Peygamber Efendimiz (asm) bu konu hakkındaki bir Hadis-i ŞerifindeSabahın erken saatlerinde başarı ve bereket vardır” buyurmaktadır.

“Sabah erken yola koyulmak, akşam ezanında evde olmak” diye bir kavram vardı eskiden.

Şimdi gece yarılarına kadar dışarda olmak revaçta.

Geç saatlere kadar baktığımız ekranlar da cabası.

Durum böyle olunca sabah erken kalkmak, güneşten önce doğmak pek mümkün olmuyor.
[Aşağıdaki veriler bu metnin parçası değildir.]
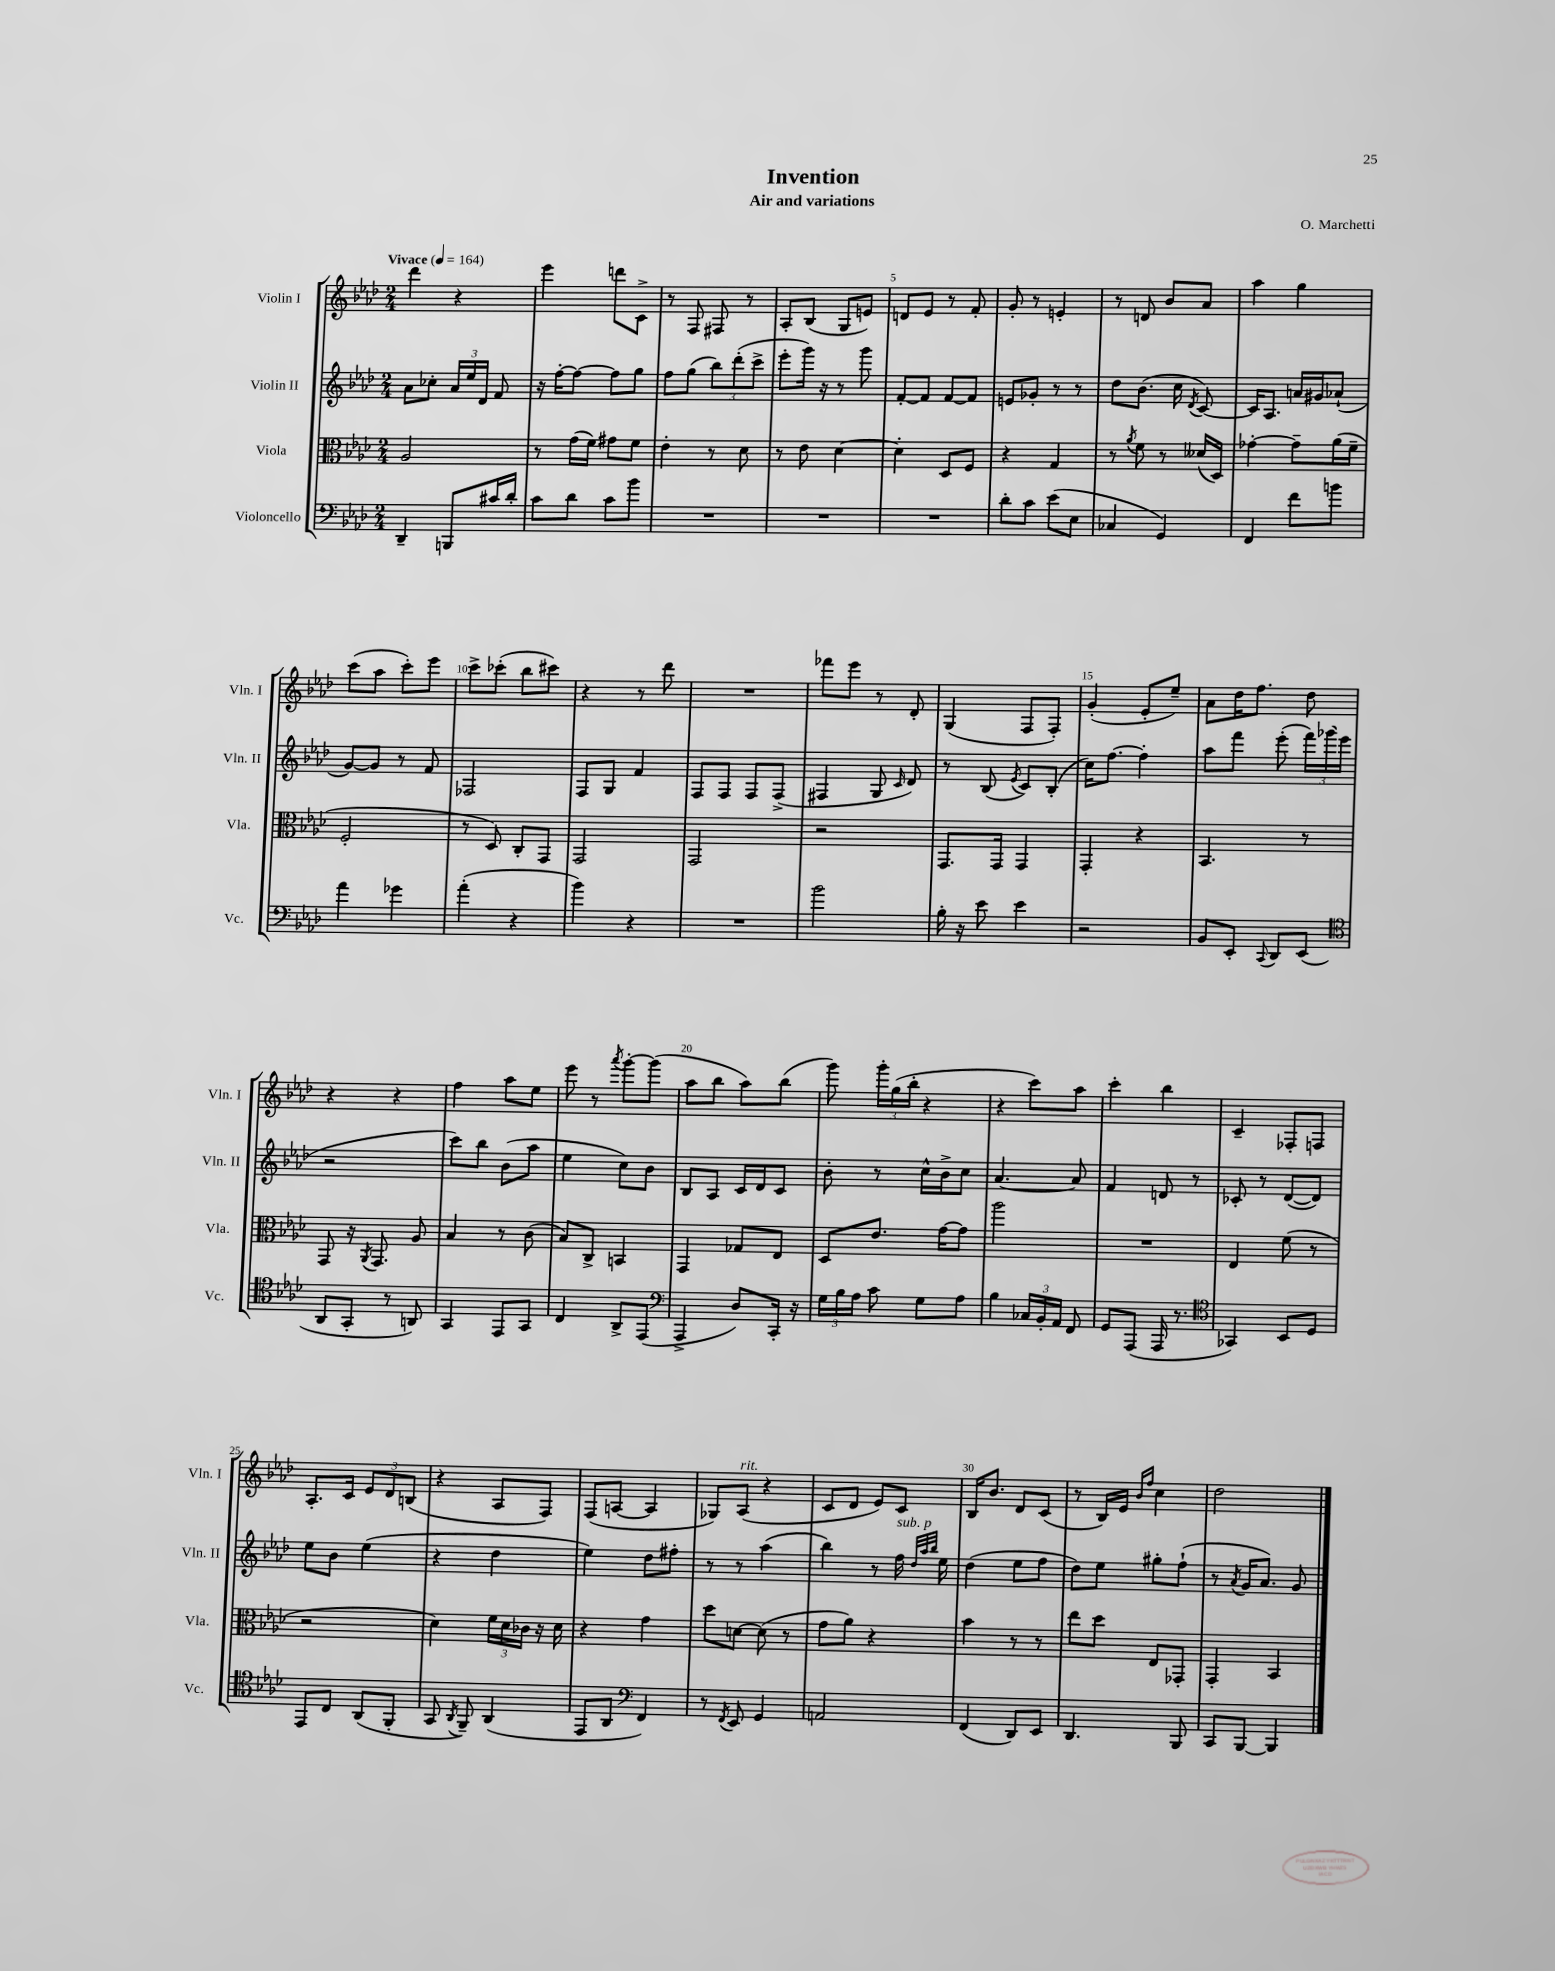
\header { title = "Invention" composer = "O. Marchetti" subtitle = "Air and variations" }
<<
\new StaffGroup <<
\new Staff = "s0" \with { instrumentName = "Violin I" shortInstrumentName = "Vln. I" } {
    \clef treble \key aes \major \numericTimeSignature \time 2/4 \tempo "Vivace" 4 = 164
    \autoBeamOff des'''4 r4 |
    ees'''4 d'''8[ c'8]-> |
    r8 f8 fis8 r8 |
    aes8[-. bes8]( g8[ e'8]) |
    d'8[ ees'8] r8 f'8-. |
    g'8-. r8 e'4-. |
    r8 d'8 bes'8[ aes'8] |
    aes''4 g''4 |
    c'''8[( aes''8] c'''8[-.) ees'''8] |
    c'''8[-> ces'''8]-.( bes''8[ cis'''8]) |
    r4 r8 des'''8 |
    R2 |
    fes'''8[ ees'''8] r8 des'8-. |
    g4( f8[ f8]-.) |
    g'4-.( ees'8[-. ees''8]--) |
    aes'8[ des''16 f''8.] des''8 |
    r4 r4 |
    f''4 aes''8[ ees''8] |
    ees'''8 r8 \acciaccatura { aes'''8 } g'''8[~-. g'''8]( |
    aes''8[ bes''8] aes''8[) bes''8]( |
    g'''8) \tuplet 3/2 { g'''16[-. g''16( bes''16]-. } r4 |
    r4 c'''8[) aes''8] |
    c'''4-. bes''4 |
    c'4-- fes8[-. f8] |
    aes8.[-. c'16] \tuplet 3/2 { ees'8[ des'8 b8]( } |
    r4 aes8[ f8]) |
    f8[( a8]~ a4 |
    ges8[) aes8]^\markup { \italic "rit." }( r4 |
    c'8[ des'8] ees'8[) c'8] |
    bes16[ bes'8.] des'8[ c'8]( |
    r8 bes16[) ees'16] \grace { bes'16[ f''16] } c''4 |
    des''2 \bar "|." |
}
\new Staff = "s1" \with { instrumentName = "Violin II" shortInstrumentName = "Vln. II" } {
    \clef treble \key aes \major \numericTimeSignature \time 2/4
    \autoBeamOff aes'8[ ces''8]-. \tuplet 3/2 { aes'16[ ees''16 des'16] } f'8 |
    r16 f''16[~-. f''8]~ f''8[ g''8] |
    f''8[ g''8]( \tuplet 3/2 { bes''8[) des'''8-.( c'''8]-> } |
    ees'''8[-. g'''16]) r16 r8 g'''8 |
    f'8[~-. f'8] f'8[~ f'8] |
    e'8[ ges'8]-. r8 r8 |
    des''8[ bes'8.]( c''16 \acciaccatura { des'8 } c'8~) |
    c'16[ aes8.] a'16[ gis'16 aes'8]-!( |
    g'8[~) g'8] r8 f'8 |
    fes2 |
    f8[ g8] f'4 |
    f8[ f8] f8[ f8]->( |
    fis4 g8 \grace { c'16 } des'8) |
    r8 bes8( \acciaccatura { ees'8 } c'8[) bes8]-.( |
    c''16[) f''8.]~ f''4-. |
    aes''8[ f'''8] ees'''8-.( \tuplet 3/2 { f'''16[) ges'''16( ees'''16] } |
    r2 |
    c'''8[) bes''8] bes'8[( aes''8] |
    ees''4 c''8[) bes'8] |
    bes8[ aes8] c'16[ des'16 c'8] |
    bes'8-. r8 c''16[-^ bes'16-> c''8] |
    aes'4.~ aes'8 |
    f'4 d'8 r8 |
    ces'8-. r8 des'8[~( des'8]) |
    ees''8[ bes'8] ees''4( |
    r4 des''4 |
    ees''4) des''8[ fis''8]-. |
    r8 r8 aes''4( |
    bes''4) r8 f''16^\markup { \italic "sub. p" } \grace { des''32[ aes''32 bes''32] } ees''16 |
    des''4( ees''8[ f''8] |
    des''8[) ees''8] gis''8[-. f''8]-!( |
    r8 \acciaccatura { aes'8 } g'16[ aes'8.]) g'8 \bar "|." |
}
\new Staff = "s2" \with { instrumentName = "Viola" shortInstrumentName = "Vla." } {
    \clef alto \key aes \major \numericTimeSignature \time 2/4
    \autoBeamOff aes2 |
    r8 g'16[( f'16]) gis'8[ f'8] |
    ees'4-. r8 des'8 |
    r8 ees'8 des'4~ |
    des'4-. des8[ f8] |
    r4 g4 |
    r8 \acciaccatura { aes'8 } f'8 r8 deses'16[( des16]) |
    ges'4~-. ges'8[-- aes'16( f'16]-- |
    f2-. |
    r8 des8) c8[-. g,8] |
    g,2 |
    g,2 |
    r2 |
    g,8.[ g,16] g,4 |
    g,4-. r4 |
    bes,4. r8 |
    g,8 r16 \acciaccatura { aes,8 } g,8. aes8 |
    bes4 r8 c'8( |
    bes8[) c8]-> b,4 |
    g,4 ges8[ ees8] |
    des8[ ees'8.] g'16[~ g'8] |
    aes''2 |
    R2 |
    ees4 f'8( r8 |
    r2 |
    des'4) \tuplet 3/2 { f'16[ des'16 ces'16] } r16 des'16 |
    r4 g'4 |
    des''8[ d'8]~ d'8( r8 |
    g'8[ aes'8]) r4 |
    bes'4 r8 r8 |
    ees''8[ des''8] ees8[ ges,8]-. |
    g,4-. bes,4 \bar "|." |
}
\new Staff = "s3" \with { instrumentName = "Violoncello" shortInstrumentName = "Vc." } {
    \clef bass \key aes \major \numericTimeSignature \time 2/4
    \autoBeamOff des,4-- b,,8[ cis'16 des'16]-. |
    c'8[ des'8] c'8[ bes'8] |
    R2 |
    R2 |
    R2 |
    des'8[-. c'8] ees'8[( ees8] |
    ces4 g,4) |
    f,4 f'8[ b'8] |
    aes'4 ges'4 |
    aes'4-.( r4 |
    bes'4) r4 |
    R2 |
    bes'2 |
    bes16-. r16 ees'8 ees'4 |
    r2 |
    bes,8[ ees,8]-. \appoggiatura { c,8 } des,8[ ees,8]( |
    \clef tenor aes,8[ g,8]-. r8 a,8) |
    g,4 ees,8[ g,8] |
    c4 aes,8[-> ees,8]( |
    \clef bass aes,,4-> des8[) c,16]-. r16 |
    \tuplet 3/2 { g16[ bes16 aes16] } c'8 g8[ aes8] |
    bes4 \tuplet 3/2 { ces16[ bes,16-. aes,16] } f,8 |
    g,8[ aes,,8]( aes,,16 r8. |
    \clef tenor ges,4) bes,8[ des8] |
    ees,8[ c8] aes,8[( f,8]-. |
    g,8 \acciaccatura { aes,8 } f,8--) aes,4( |
    ees,8[ aes,8] \clef bass f,4) |
    r8 \acciaccatura { f,8 } ees,8 g,4 |
    a,2 |
    f,4( des,8[) ees,8] |
    des,4. bes,,8 |
    c,8[ bes,,8]~ bes,,4 \bar "|." |
}
>>
>>
\layout { \context { \Score \override BarNumber.break-visibility = ##(#f #t #t) barNumberVisibility = #(every-nth-bar-number-visible 5) } }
Selim Gündüzalp’in ifadesi ile “Allah’ın ilavesi” demek olan bereketten mahrum kalışımız bu yüzden olsa gerek. O ilave olmadığında, kazandıkça kaybediyoruz.

Zamanın bizim için belki de en önemli yanı “sınırlı ve sayılı” olması.

Aziz Mahmut Hüdai‘nin dediği gibi;

Günler gelip geçmekteler

Kuşlar gibi uçmaktalar.

Ömrünün sonuna gelenlere “Göz açıp kapayıncaya kadar geçti” dedirten bir hayat yaşıyoruz, çünkü yekpare geniş bir anın parçalanmaz akışındayız.

Zülfü Livaneli, “Bir insan ömrünü neye vermeli/ Harcanıp gidiyor ömür dediğin” diye soruyor o güzel türküsünde.

Ömrümüz beyhude geçmesin, harcanıp gitmesin!..

Zamanımızı iyi yönetelim.

“NE ZAMAN?” sorusuna doğru cevaplar verelim.

Daha iyi öğrenmek için, daha verimli çalışmak için, daha faydalı olmak için İDEAL ZAMANLARIMIZI tespit etmemiz ve bu hayatı dolu dolu yaşamamız çok önemli.

Bir insan ömrünü iyiliğe ve güzelliğe vermeli.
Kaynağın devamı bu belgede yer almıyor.